# Hermit crabs and turbo snails.



## WateraDrop (Nov 16, 2008)

Hello hello. Happy new year first of all.

I've been keeping a little .. I don't know if I should call it a reef given it only has two softies in it LOL but I've been keeping a marine tank since early last year. Alongside fish and shrimp and a shy pom pom crab, I have a turbo snail in there. 

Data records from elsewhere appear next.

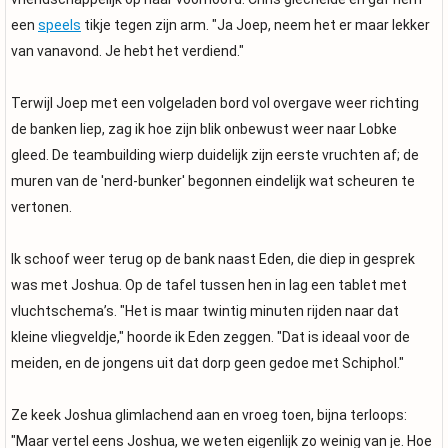
een
speels
tikje tegen zijn arm. "Ja Joep, neem het er maar lekker
van vanavond. Je hebt het verdiend."
Terwijl Joep met een volgeladen bord vol overgave weer richting
de banken liep, zag ik hoe zijn blik onbewust weer naar Lobke
gleed. De teambuilding wierp duidelijk zijn eerste vruchten af; de
muren van de 'nerd-bunker' begonnen eindelijk wat scheuren te
vertonen.
Ik schoof weer terug op de bank naast Eden, die diep in gesprek
was met Joshua. Op de tafel tussen hen in lag een tablet met
vluchtschema’s. "Het is maar twintig minuten rijden naar dat
kleine vliegveldje," hoorde ik Eden zeggen. "Dat is ideaal voor de
meiden, en de jongens uit dat dorp geen gedoe met Schiphol."
Ze keek Joshua glimlachend aan en vroeg toen, bijna terloops:
"Maar vertel eens Joshua, we weten eigenlijk zo weinig van je. Hoe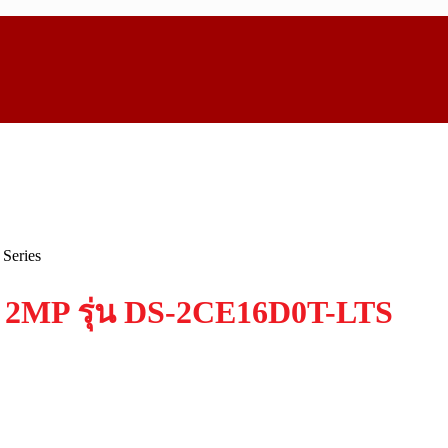
Series
I 2MP รุ่น DS-2CE16D0T-LTS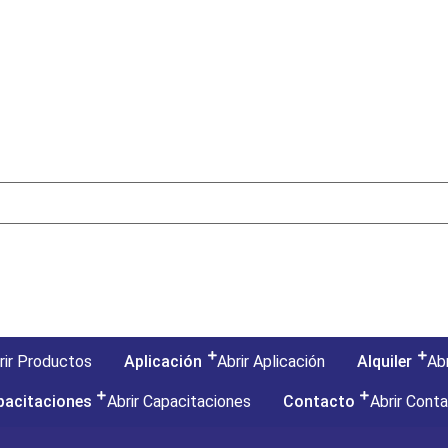
rir Productos
Aplicación
Abrir Aplicación
Alquiler
Abr
pacitaciones
Abrir Capacitaciones
Contacto
Abrir Cont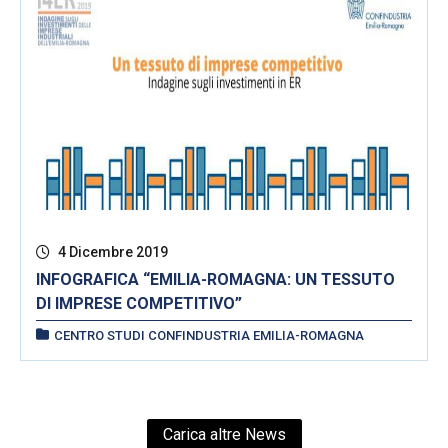
4 Dicembre 2019
INFOGRAFICA “EMILIA-ROMAGNA: UN TESSUTO
DI IMPRESE COMPETITIVO”
CENTRO STUDI CONFINDUSTRIA EMILIA-ROMAGNA
Carica altre News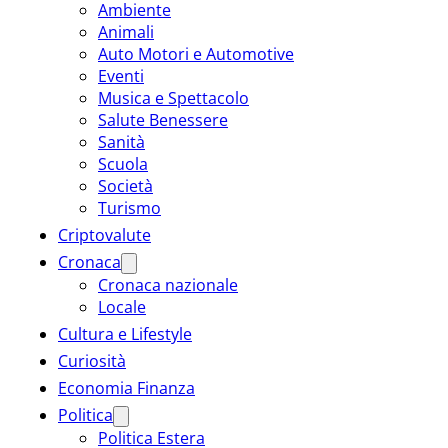
Ambiente
Animali
Auto Motori e Automotive
Eventi
Musica e Spettacolo
Salute Benessere
Sanità
Scuola
Società
Turismo
Criptovalute
Cronaca
Cronaca nazionale
Locale
Cultura e Lifestyle
Curiosità
Economia Finanza
Politica
Politica Estera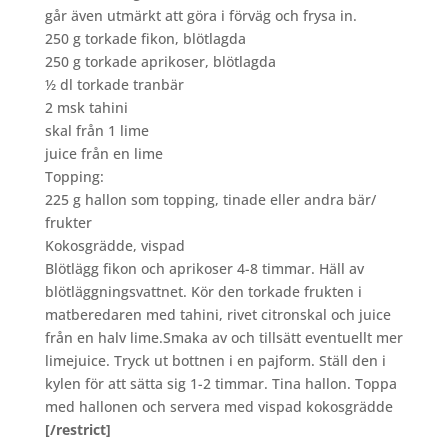
går även utmärkt att göra i förväg och frysa in.
250 g torkade fikon, blötlagda
250 g torkade aprikoser, blötlagda
½ dl torkade tranbär
2 msk tahini
skal från 1 lime
juice från en lime
Topping:
225 g hallon som topping, tinade eller andra bär/
frukter
Kokosgrädde, vispad
Blötlägg fikon och aprikoser 4-8 timmar. Häll av
blötläggningsvattnet. Kör den torkade frukten i
matberedaren med tahini, rivet citronskal och juice
från en halv lime.Smaka av och tillsätt eventuellt mer
limejuice. Tryck ut bottnen i en pajform. Ställ den i
kylen för att sätta sig 1-2 timmar. Tina hallon. Toppa
med hallonen och servera med vispad kokosgrädde
[/restrict]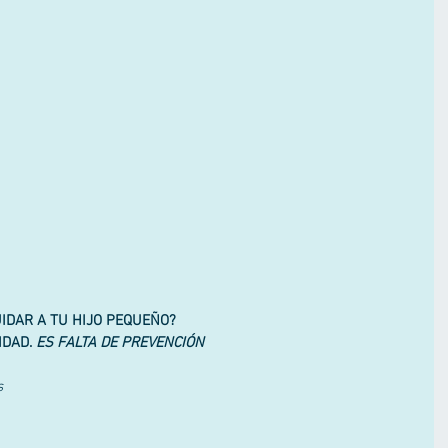
IDAR A TU HIJO PEQUEÑO?
DAD. 
ES FALTA DE PREVENCIÓN
s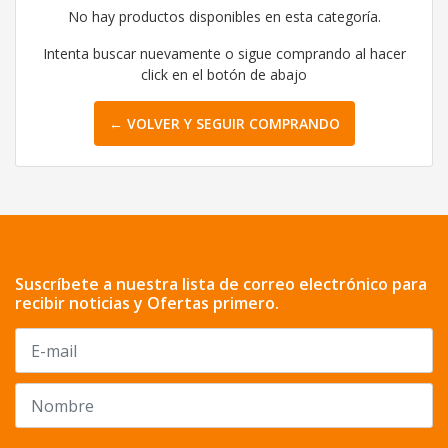
No hay productos disponibles en esta categoría.
Intenta buscar nuevamente o sigue comprando al hacer
click en el botón de abajo
← VOLVER Y SEGUIR COMPRANDO
Suscríbete a nuestra lista de correo electrónico para
recibir noticias y Ofertas primero.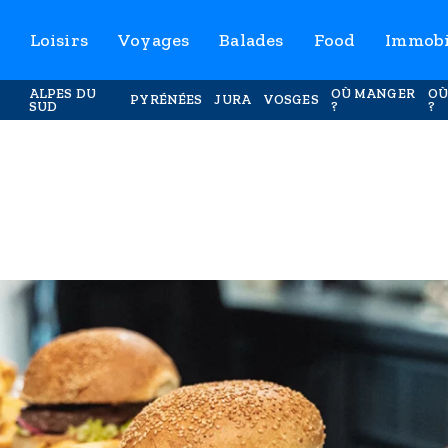
Loisirs
Voyages
Balades
Food
Immobi
ALPES DU
OÙ MANGER
OÙ
PYRÉNÉES
JURA
VOSGES
SUD
?
?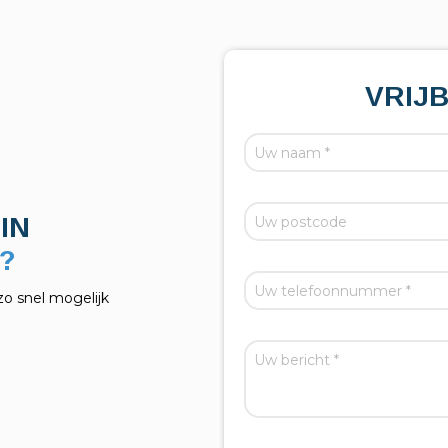
VRIJ
IN
zo snel mogelijk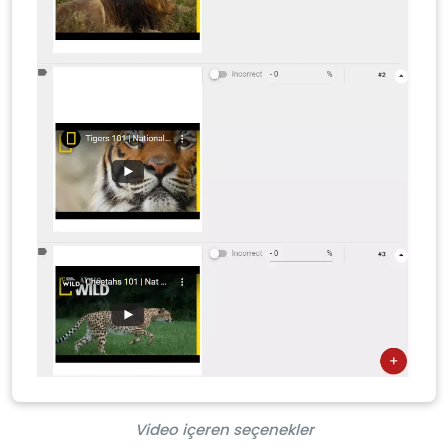
Video içeren seçenekler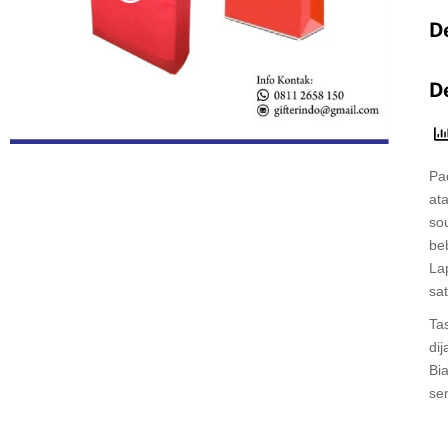
De
D
Pa
ata
so
be
La
sa
Ta
di
Bi
se
Ta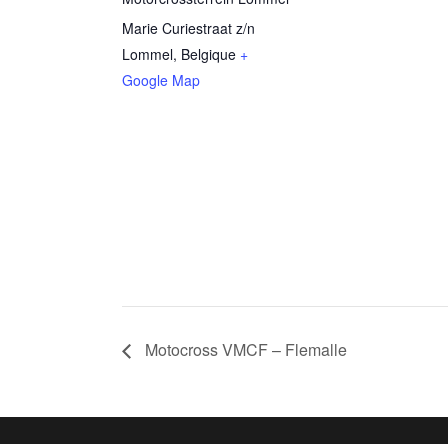
Marie Curiestraat z/n
Lommel
,
Belgique
+
Google Map
Motocross VMCF – Flemalle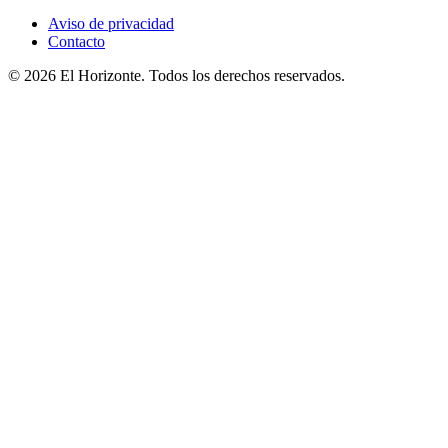
Aviso de privacidad
Contacto
© 2026 El Horizonte. Todos los derechos reservados.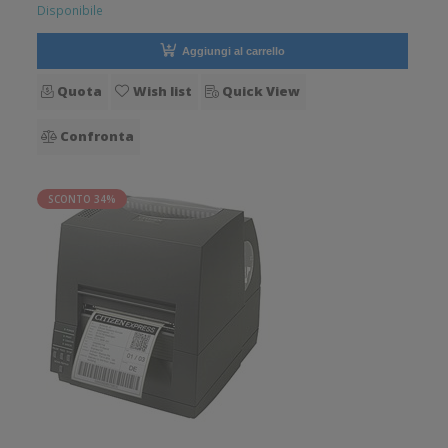
Disponibile
Aggiungi al carrello
Quota
Wish list
Quick View
Confronta
SCONTO 34%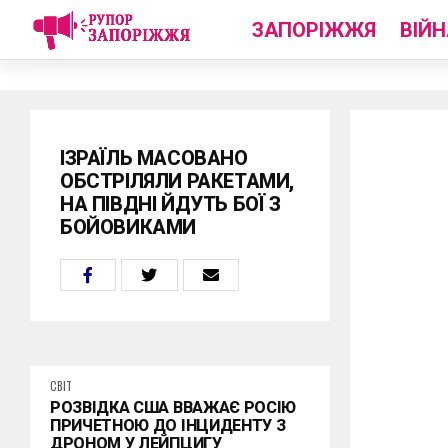
ЗАПОРІЖЖЯ
ВІЙН
ІЗРАЇЛЬ МАСОВАНО
ОБСТРІЛЯЛИ РАКЕТАМИ,
НА ПІВДНІ ЙДУТЬ БОЇ З
БОЙОВИКАМИ
СВІТ
РОЗВІДКА США ВВАЖАЄ РОСІЮ
ПРИЧЕТНОЮ ДО ІНЦИДЕНТУ З
ДРОНОМ У ЛЕЙПЦИГУ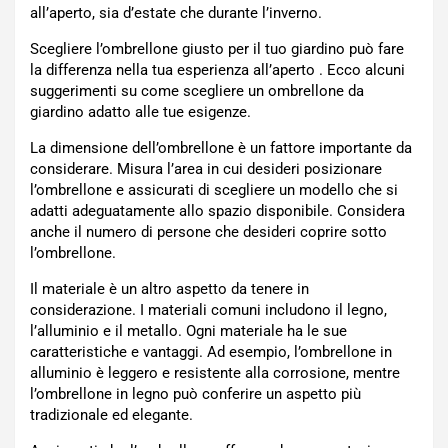
all’aperto, sia d’estate che durante l’inverno.
Scegliere l’ombrellone giusto per il tuo giardino può fare
la differenza nella tua esperienza all’aperto . Ecco alcuni
suggerimenti su come scegliere un ombrellone da
giardino adatto alle tue esigenze.
La dimensione dell’ombrellone è un fattore importante da
considerare. Misura l’area in cui desideri posizionare
l’ombrellone e assicurati di scegliere un modello che si
adatti adeguatamente allo spazio disponibile. Considera
anche il numero di persone che desideri coprire sotto
l’ombrellone.
Il materiale è un altro aspetto da tenere in
considerazione. I materiali comuni includono il legno,
l’alluminio e il metallo. Ogni materiale ha le sue
caratteristiche e vantaggi. Ad esempio, l’ombrellone in
alluminio è leggero e resistente alla corrosione, mentre
l’ombrellone in legno può conferire un aspetto più
tradizionale ed elegante.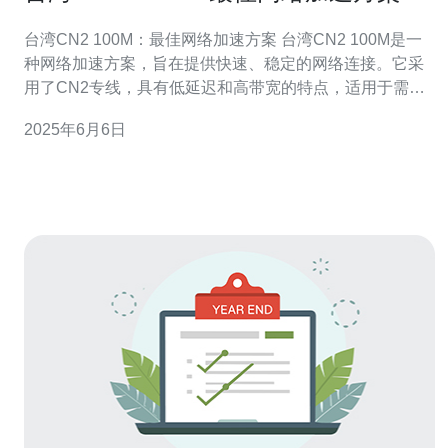
台湾CN2 100M：最佳网络加速方案 台湾CN2 100M是一
种网络加速方案，旨在提供快速、稳定的网络连接。它采
用了CN2专线，具有低延迟和高带宽的特点，适用于需要
大流量、高速度的网络应用。 台湾CN2 100M的优势在于
2025年6月6日
其稳定性和速度。相比于普通的网络连接，它能够提供更
快的下载速度和更低的延迟，让用户能够更流畅地享受网
络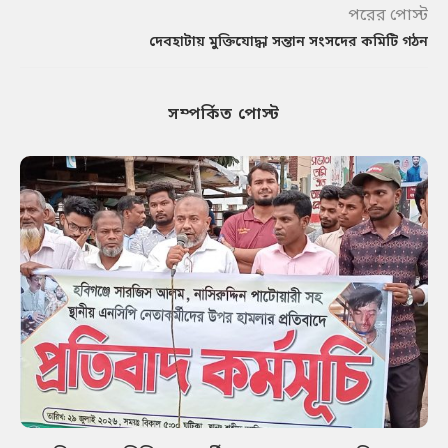
পরের পোস্ট
দেবহাটায় মুক্তিযোদ্ধা সন্তান সংসদের কমিটি গঠন
সম্পর্কিত পোস্ট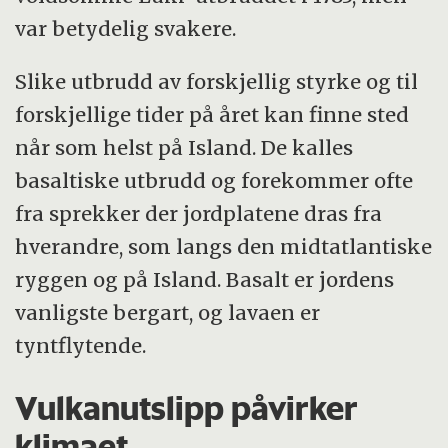
var betydelig svakere.
Slike utbrudd av forskjellig styrke og til
forskjellige tider på året kan finne sted
når som helst på Island. De kalles
basaltiske utbrudd og forekommer ofte
fra sprekker der jordplatene dras fra
hverandre, som langs den midtatlantiske
ryggen og på Island. Basalt er jordens
vanligste bergart, og lavaen er
tyntflytende.
Vulkanutslipp påvirker
klimaet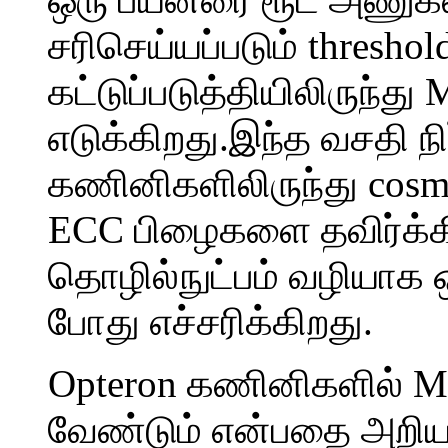
சரிசெய்யப்படும் thres
கட்டுப்படுத்தியிலிருந்த
எடுக்கிறது.இந்த வசதி
கணினிகளிலிருந்து cosmic
ECC பிழைகளை தவிர்க்
தொழில்நுட்பம் வழியாக
போது எச்சரிக்கிறது.
Opteron கணினிகளில் M
வேண்டும் என்பதை அறிய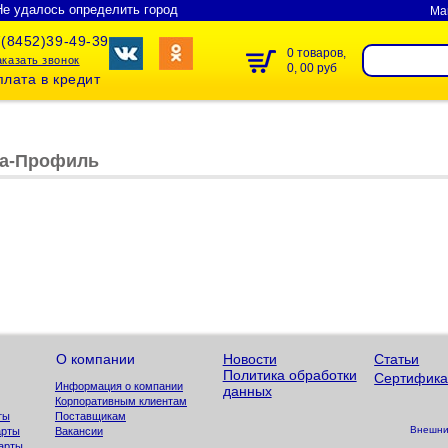
Не удалось определить город
Ма
(8452)39-49-39
0 товаров,
аказать звонок
0, 00 руб
лата в кредит
та-Профиль
О компании
Новости
Статьи
Политика обработки
Сертифика
Информация о компании
данных
Корпоративным клиентам
ты
Поставщикам
Внешний
арты
Вакансии
арты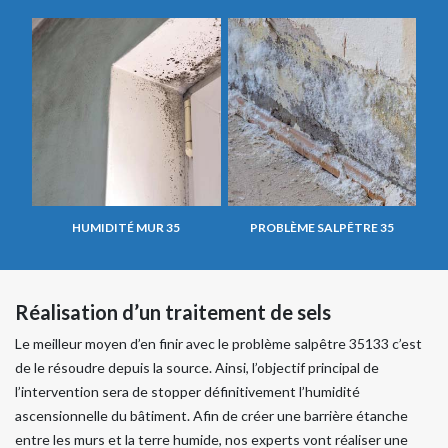
HUMIDITÉ MUR 35
PROBLÈME SALPÊTRE 35
Réalisation d’un traitement de sels
Le meilleur moyen d’en finir avec le problème salpêtre 35133 c’est
de le résoudre depuis la source. Ainsi, l’objectif principal de
l’intervention sera de stopper définitivement l’humidité
ascensionnelle du bâtiment. Afin de créer une barrière étanche
entre les murs et la terre humide, nos experts vont réaliser une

I'm wondering -- is it a bad idea to put any reef hermits in there? I've been reading around and some say that hermits will likely kill the snail and take its shell while others say that that might not happen with certain varieties of reef hermits. Anyway, advice? Also, why are they called turbo snails? LOL.


----------



## Sunstar (Jul 29, 2008)

one way to solve this is to kepe ample shells around. I have both hermits and snails. the snails are fine as i have lots of shell choices.


----------



## WateraDrop (Nov 16, 2008)

Hummmm, where do I get shells from? I recall seeing "fancy shells" for sale on LiveAquaria's site lol I assume that BA's probably carries empty shells. I think I'm just going to pick up a bunch from the beach when I go on a cruise down in the Caribbean this spring.


----------



## Octavian (Sep 30, 2009)

Get a package of assorted shells at walmart for less than $2.


----------



## Sunstar (Jul 29, 2008)

if you are near me, I can gvie you a small handful. but someplace like walmart or the dollar store.


----------